_INSTRUCTIONS TO FOLLOW:_
Copy word for word the lines from the items below, starting at the line that contains "APARTMENT T2" and ending at the line that contains "seaside resort of Arcachon: in", with both of those lines included.

_MATERIALS PROVIDED:_

****************

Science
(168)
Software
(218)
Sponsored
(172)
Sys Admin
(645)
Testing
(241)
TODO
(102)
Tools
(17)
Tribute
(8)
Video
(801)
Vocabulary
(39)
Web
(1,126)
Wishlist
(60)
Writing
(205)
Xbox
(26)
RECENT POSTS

****************

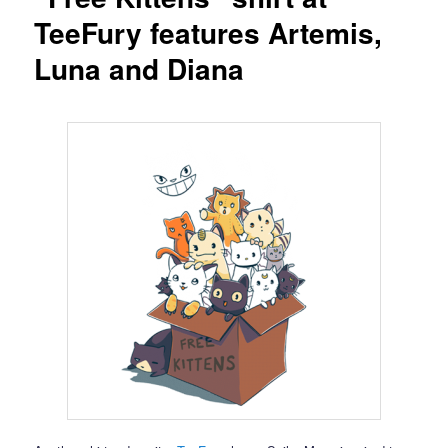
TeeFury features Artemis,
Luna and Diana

****************

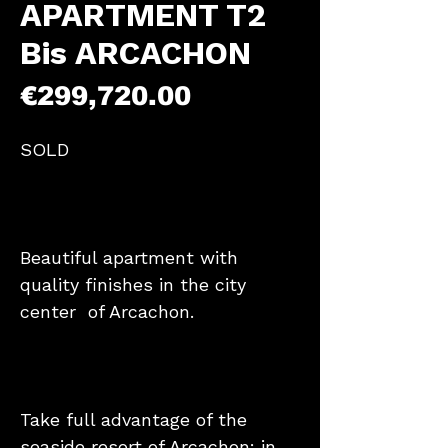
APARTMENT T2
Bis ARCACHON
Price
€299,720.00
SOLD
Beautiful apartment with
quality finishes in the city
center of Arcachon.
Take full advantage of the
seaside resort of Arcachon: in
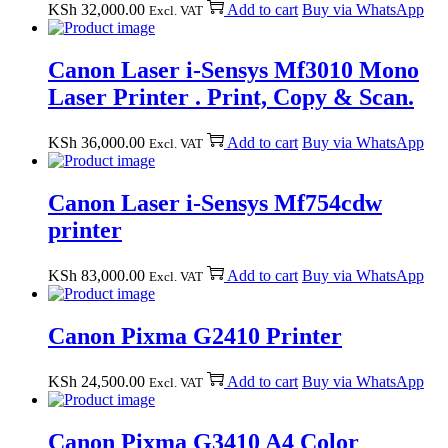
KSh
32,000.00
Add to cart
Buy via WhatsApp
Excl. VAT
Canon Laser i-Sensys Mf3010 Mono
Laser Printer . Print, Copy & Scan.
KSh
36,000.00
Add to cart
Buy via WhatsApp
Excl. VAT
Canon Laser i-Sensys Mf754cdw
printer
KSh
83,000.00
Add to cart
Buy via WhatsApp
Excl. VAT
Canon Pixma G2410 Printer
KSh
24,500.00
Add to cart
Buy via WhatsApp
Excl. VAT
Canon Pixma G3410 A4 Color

****************

_TASK OUTPUT:_
APARTMENT T2
Bis ARCACHON
Price
€299,720.00
SOLD
Beautiful apartment with
quality finishes in the city
center of Arcachon.
Take full advantage of the
seaside resort of Arcachon: in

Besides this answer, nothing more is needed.